Support Long-Term Nurturing A related challenge in many businesses is the long cycle time between when a user first learns about a product or service and when they ultimately become a paying customer. This is especially common in B2B sales and high-ticket B2C sales. If you do little-to-no-work to continue engaging with users during their exploration process, it’s possibly they may forget about their interest or, even worse, choose your competitor instead.
However, by intentionally capturing that user’s contact information and know what they’re actively exploring, you can regularly send them tailored content by email to keep them engaged and nurtured. Whether that’s sharing something as simple as press releases and new product announcements or more in-depth blogs, white papers, or case studies, the infrastructure ensures you can send them relevant information to keep your business top-of-mind over the long haul.
Implement Lead Scoring Related to nurturing is understanding when someone might be ready to have a sales conversation…but hasn’t yet asked. This is where lead scoring comes into play. Common in B2B settings, lead scoring lets you assign numeric values to user behaviors such as visiting certain pages on your site or engaging with content. (Of course, it’s that contact database coupled with all that great information you’re capturing via your forms that let you do this!)
When the score hits a certain number, your marketing infrastructure can alert sales reps, letting them proactively reach out and jump start conversations. This can decrease the time it takes to bring in leads and help drive up new customer acquisition.
Business Metrics
Strong marketing infrastructures also provide the raw data you need to drive intelligent business decisions.
Assess Customer Acquisition Cost, By Channel A critical answer to nail down, especially in young businesses, is how expensive it is to acquire a customer. Knowing how much money it takes to bring in a new customer tells you how much budget you need to allocate towards marketing, and if it’s even financially feasible.

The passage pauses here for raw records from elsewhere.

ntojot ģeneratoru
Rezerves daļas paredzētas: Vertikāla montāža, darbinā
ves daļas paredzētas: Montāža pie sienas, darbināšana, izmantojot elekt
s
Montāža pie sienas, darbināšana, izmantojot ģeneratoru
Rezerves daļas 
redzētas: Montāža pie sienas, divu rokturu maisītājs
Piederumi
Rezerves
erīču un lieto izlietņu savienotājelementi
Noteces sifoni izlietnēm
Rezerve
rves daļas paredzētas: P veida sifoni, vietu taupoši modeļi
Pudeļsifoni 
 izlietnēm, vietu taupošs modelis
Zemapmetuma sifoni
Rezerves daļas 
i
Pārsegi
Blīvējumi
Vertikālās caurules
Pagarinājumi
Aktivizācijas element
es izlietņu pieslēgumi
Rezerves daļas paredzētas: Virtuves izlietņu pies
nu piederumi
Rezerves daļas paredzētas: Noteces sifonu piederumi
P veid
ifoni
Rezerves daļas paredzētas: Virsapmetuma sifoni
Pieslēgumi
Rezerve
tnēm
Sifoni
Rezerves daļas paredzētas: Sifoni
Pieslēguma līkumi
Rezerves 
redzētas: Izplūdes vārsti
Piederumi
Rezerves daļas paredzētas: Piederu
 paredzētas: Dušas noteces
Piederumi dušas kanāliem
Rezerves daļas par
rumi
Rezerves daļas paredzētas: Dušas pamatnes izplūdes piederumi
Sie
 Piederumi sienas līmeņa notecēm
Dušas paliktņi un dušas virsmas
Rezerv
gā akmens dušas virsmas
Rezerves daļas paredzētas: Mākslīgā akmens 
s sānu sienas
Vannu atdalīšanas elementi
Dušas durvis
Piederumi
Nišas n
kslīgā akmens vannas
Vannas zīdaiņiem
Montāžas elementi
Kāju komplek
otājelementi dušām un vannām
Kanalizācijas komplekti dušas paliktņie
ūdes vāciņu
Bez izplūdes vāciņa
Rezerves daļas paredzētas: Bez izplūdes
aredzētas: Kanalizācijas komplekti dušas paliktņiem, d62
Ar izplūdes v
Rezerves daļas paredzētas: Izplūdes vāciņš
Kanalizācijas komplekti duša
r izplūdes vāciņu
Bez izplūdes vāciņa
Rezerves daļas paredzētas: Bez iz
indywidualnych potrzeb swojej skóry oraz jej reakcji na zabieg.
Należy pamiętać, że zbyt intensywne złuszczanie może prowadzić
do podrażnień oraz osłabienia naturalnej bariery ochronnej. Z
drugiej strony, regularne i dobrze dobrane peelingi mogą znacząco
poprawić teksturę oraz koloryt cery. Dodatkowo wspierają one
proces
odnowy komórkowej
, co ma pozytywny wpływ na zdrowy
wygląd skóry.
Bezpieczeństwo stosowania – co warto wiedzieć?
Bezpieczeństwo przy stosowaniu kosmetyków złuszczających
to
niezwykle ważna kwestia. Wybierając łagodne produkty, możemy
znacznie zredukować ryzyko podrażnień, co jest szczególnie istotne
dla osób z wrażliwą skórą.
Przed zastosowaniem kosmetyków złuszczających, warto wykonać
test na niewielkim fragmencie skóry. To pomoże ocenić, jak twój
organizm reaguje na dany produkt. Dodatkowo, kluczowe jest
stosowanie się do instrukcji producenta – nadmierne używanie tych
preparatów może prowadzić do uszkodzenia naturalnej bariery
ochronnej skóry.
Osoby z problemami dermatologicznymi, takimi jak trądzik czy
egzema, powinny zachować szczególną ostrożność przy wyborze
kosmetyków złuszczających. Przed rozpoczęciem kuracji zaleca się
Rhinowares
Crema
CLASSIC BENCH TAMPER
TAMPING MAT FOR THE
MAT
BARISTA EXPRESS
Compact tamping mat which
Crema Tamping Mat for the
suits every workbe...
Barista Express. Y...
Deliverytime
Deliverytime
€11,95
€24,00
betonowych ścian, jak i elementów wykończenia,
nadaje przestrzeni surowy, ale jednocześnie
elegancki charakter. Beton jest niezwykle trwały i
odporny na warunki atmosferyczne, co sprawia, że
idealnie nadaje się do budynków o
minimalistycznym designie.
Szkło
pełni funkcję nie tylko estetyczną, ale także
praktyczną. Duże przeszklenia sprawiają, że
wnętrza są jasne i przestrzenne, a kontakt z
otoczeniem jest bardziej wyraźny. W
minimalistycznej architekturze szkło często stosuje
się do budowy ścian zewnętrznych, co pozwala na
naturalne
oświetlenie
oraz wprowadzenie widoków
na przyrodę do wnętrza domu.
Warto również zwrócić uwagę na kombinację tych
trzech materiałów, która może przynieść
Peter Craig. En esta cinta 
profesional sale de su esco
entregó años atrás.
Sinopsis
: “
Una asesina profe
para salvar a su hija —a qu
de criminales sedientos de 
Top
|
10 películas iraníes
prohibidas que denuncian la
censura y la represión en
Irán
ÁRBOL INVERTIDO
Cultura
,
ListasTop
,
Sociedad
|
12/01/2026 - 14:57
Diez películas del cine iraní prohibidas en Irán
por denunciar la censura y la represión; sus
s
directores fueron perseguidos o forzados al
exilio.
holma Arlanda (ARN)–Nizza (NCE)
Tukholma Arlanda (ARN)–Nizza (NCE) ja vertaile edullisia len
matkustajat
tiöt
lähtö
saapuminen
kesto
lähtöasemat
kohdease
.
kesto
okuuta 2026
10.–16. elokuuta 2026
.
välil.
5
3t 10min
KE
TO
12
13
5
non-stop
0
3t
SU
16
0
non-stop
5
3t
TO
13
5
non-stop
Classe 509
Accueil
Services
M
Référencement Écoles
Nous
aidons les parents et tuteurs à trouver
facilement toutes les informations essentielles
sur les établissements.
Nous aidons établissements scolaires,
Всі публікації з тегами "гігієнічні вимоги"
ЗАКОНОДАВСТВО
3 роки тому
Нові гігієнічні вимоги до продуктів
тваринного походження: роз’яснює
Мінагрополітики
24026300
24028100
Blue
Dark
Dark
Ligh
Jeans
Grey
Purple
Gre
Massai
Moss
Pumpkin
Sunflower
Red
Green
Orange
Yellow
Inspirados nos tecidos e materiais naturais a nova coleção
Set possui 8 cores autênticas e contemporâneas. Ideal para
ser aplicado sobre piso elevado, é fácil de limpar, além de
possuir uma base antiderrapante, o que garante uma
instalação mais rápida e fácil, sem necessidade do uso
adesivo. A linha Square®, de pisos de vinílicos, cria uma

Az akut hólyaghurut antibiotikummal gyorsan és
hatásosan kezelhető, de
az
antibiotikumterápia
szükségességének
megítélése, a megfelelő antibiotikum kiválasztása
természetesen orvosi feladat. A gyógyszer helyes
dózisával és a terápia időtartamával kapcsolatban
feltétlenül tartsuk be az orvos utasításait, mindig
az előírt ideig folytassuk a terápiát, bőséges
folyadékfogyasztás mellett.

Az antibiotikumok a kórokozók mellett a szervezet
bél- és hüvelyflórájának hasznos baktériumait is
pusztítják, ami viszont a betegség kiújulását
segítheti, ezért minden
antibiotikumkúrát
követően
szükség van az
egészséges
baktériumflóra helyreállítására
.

With a strong marketing infrastructure, you’ll be able to record the number of customers that come in over a period of time and compare that to your marketing budgets to determine the cost of customer acquisition. Further, with attribution tracking in place, you’ll be able to hone in on customers acquired from specific activities (e.g. Google Search, Facebook Ads). By comparing just those customers to the amount of money spent on just those activities, you’ll know the money needed to acquire a customer from any given activity and, once again, gain intelligence as to whether that activity is viable in the long term.
Assess Customer Lifetime Value, By Channel Another important metric in nearly all businesses is a customer’s lifetime value. That is, the amount of profit you’ll make from any single customer over their time spent buying products or services from your business.
Having a database that captures your customers’ revenue information over their lifespan will give you insight into how much money you actually make per customer, and therefore how much you can spend to try and acquire them. And, as we mentioned above, by honing in on customers acquired from specific activities, you’ll be able to pinpoint if those customers are more or less valuable, letting you determine if you can spend more to acquire them.
Assess Optimization Opportunities There are always ways to grow and improve. With a strong database in place, you’ll have information on average order values, purchase cycles, and other key variables that impact not just your ability to acquire a customer but also reap the most profit from them. Once you know what these metrics look like for your business today, you can set your marketing strategy around improving them, and you’ll have objective benchmarks in place to see if you’re trending towards your goal.